Une foule considérable rue Soufflot et aux alentours montre l’attachement des Français à cet homme qui a incarné ses valeurs les plus hautes. Famille juive pauvre ayant fui les pogroms de la Bessarabie (actuelle Moldavie), s’étant intégré dans la société française au point que l’on ne devait parler que le français à la maison, il avait réussi tous les barreaux de l’ascension républicaine. Avocat de renom, professeur de droit, garde des Sceaux, président du Conseil constitutionnel, sénateur, il avait gardé la simplicité et la gentillesse de ceux qui n’ont rien à démontrer. Il m’avait à plusieurs reprises reçu chez lui pour m’aider à résoudre telle ou telle difficulté juridique ou politique. Ajoutons qu’il ne manquait pas d’humour, l’œil pétillant derrière ses gros sourcils broussailleux. On lui doit l’abolition de la peine de mort, du délit d’homosexualité, la lutte contre l’antisémitisme, l’amélioration des conditions de vie des détenus et des gardiens de prison, la ratification de la Convention européenne des Doits de l’Homme…et tant d’autres progrès pour la justice, la République, la France.
Belles images de son cénotaphe remontant la rue Souflot sur un tapis bleu-blanc-rouge avec trois haltes consacrées successivement à Victor Hugo (Guillame Galienne lit le célèbre et prophétique discours de 1848 sur la peine de mort), Sandrine Bonnaire à l’arche Mémoire rappela son enfance, Philippe Torreton ses début d’avocat, Eric Ruf à l’arche justice l’exécution de Bontemps, et Marina Hands son attachement à la République. Julien Clerc, qui fut son ami, chanta un “ l’assassin assassiné” si poignant et enfin la soprano Catherine Trottmann chanta sous la coupole du Panthéon le superbe aria de Haendel “lascia ch’io pianga” (“ laisses moi pleurer mon cruel destin et soupirer après mon destin “).

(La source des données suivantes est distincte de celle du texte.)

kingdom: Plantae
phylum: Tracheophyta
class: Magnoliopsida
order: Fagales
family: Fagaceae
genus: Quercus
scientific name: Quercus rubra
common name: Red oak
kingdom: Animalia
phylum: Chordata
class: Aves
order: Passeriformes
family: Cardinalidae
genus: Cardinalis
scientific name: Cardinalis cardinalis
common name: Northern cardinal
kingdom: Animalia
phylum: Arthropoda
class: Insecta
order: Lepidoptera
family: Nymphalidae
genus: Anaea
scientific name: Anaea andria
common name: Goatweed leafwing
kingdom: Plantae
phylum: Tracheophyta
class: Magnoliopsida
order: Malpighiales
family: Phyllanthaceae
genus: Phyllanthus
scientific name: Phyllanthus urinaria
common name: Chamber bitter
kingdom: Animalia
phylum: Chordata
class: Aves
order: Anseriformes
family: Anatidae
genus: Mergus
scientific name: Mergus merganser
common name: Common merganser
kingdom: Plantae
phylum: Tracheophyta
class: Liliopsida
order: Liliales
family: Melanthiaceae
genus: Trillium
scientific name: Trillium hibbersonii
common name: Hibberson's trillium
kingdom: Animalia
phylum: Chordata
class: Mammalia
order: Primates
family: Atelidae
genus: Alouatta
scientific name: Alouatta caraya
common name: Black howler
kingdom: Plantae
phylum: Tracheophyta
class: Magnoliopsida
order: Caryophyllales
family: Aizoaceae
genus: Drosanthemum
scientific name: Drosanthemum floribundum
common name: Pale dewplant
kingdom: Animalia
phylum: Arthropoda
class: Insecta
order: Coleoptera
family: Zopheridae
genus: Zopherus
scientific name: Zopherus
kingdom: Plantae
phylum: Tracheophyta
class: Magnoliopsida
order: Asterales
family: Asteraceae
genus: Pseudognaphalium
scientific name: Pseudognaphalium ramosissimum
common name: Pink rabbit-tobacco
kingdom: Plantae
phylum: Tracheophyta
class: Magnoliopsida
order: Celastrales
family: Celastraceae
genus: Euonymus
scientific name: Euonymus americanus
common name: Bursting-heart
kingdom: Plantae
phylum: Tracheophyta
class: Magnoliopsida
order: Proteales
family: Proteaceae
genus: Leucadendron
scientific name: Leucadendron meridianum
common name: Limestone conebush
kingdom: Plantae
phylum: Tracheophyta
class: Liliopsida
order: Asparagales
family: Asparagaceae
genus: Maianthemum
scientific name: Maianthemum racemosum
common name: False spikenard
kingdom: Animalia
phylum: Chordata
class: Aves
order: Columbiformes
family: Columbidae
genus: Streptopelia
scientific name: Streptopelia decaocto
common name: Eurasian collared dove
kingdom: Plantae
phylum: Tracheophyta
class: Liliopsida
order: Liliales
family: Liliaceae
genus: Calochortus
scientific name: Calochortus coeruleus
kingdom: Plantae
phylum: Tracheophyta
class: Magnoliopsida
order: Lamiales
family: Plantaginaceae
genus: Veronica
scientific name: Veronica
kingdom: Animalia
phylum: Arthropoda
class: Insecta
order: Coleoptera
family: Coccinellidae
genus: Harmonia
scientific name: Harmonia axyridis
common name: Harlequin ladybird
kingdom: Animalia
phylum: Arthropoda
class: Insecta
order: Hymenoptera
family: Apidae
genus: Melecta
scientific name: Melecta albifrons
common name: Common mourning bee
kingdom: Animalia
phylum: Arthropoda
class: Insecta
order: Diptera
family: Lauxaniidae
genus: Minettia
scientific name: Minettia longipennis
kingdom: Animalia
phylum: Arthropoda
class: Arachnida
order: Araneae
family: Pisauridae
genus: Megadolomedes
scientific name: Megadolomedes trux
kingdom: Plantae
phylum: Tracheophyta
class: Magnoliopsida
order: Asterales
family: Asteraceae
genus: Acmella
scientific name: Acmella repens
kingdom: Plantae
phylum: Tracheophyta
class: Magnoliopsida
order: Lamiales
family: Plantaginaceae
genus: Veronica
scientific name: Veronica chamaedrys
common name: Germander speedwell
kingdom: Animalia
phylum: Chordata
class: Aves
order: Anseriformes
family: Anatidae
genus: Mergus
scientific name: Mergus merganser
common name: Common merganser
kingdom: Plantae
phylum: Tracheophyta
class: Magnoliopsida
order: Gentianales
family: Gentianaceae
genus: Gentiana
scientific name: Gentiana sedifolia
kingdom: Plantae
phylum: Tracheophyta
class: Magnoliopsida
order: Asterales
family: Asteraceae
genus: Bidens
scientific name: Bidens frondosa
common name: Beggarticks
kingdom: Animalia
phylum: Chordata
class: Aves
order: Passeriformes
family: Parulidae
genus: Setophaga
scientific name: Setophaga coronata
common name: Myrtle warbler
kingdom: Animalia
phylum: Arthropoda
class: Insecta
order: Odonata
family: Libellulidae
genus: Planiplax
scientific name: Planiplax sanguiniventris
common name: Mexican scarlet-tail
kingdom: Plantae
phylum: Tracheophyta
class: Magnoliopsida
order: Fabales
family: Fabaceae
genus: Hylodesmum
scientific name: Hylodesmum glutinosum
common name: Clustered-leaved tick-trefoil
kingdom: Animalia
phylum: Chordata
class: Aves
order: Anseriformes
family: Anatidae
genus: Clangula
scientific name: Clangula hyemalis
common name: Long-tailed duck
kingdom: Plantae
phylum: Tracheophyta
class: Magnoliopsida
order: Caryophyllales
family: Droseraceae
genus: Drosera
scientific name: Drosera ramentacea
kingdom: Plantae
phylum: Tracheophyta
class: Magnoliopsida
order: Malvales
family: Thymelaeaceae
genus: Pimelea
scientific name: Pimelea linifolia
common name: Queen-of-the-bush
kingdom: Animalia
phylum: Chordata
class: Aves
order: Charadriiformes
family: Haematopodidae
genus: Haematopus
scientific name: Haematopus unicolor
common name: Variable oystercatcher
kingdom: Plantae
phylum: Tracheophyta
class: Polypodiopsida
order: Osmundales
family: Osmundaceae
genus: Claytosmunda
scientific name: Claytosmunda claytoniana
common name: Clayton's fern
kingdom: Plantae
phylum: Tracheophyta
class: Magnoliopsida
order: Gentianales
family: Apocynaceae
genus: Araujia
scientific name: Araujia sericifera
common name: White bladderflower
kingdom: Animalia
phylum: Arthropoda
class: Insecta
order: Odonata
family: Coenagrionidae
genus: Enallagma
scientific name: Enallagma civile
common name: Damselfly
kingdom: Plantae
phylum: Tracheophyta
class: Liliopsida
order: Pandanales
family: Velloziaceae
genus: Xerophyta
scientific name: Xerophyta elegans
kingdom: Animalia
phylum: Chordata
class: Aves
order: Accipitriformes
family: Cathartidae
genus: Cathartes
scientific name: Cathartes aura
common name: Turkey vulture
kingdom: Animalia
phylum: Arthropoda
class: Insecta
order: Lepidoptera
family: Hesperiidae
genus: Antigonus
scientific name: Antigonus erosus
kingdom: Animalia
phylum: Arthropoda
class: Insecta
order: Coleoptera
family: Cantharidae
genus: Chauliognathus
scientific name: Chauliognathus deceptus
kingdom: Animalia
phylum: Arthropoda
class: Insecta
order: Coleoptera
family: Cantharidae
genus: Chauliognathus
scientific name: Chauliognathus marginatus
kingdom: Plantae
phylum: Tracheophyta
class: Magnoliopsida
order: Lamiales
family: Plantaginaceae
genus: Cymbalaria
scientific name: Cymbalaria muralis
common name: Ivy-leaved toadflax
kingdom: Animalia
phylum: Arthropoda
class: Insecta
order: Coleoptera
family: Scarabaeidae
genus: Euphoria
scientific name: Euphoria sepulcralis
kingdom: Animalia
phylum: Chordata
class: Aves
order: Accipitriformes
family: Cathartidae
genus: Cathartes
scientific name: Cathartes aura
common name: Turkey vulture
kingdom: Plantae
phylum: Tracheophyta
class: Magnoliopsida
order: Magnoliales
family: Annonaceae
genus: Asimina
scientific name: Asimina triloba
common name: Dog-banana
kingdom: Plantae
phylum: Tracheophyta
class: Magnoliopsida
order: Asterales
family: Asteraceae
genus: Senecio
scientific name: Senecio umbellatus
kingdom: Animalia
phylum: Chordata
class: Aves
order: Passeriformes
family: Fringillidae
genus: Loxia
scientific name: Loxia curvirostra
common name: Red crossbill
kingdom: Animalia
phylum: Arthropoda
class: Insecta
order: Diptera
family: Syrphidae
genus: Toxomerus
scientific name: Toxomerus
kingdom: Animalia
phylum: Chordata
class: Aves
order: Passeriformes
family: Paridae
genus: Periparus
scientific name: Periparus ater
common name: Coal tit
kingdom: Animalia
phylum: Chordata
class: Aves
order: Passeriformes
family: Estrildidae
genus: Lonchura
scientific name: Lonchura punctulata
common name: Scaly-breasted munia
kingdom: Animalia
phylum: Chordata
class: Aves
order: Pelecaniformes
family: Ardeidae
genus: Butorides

Beau discours d’Emmanuel Macron (il est bien meilleur dans les panthéonisations que dans l’action politique) qui rappela que la grand-mère de Robert Badinter, qui ne parlait pas français, disait souvent “ les morts ici aussi nous écoutent”. Et pourtant adolescent il dut vivre l’arrestation d’une partie de sa famille par la police de Vichy, la déportation et la mort à Auschwitz de son père et de ses tantes.
Gardons cette belle image de lui à Auschwitz, cueillant trois petites fleurs sur la voie ferrée de l’horreur, et disant “ la vie est plus forte que la mort”. Je regrette aujourd’hui d’avoir refusé, sans doute par pudeur et lâcheté, de me rendre à Auschwitz : je n’avais pas appris ce qu’y avait dit Robert Badinter !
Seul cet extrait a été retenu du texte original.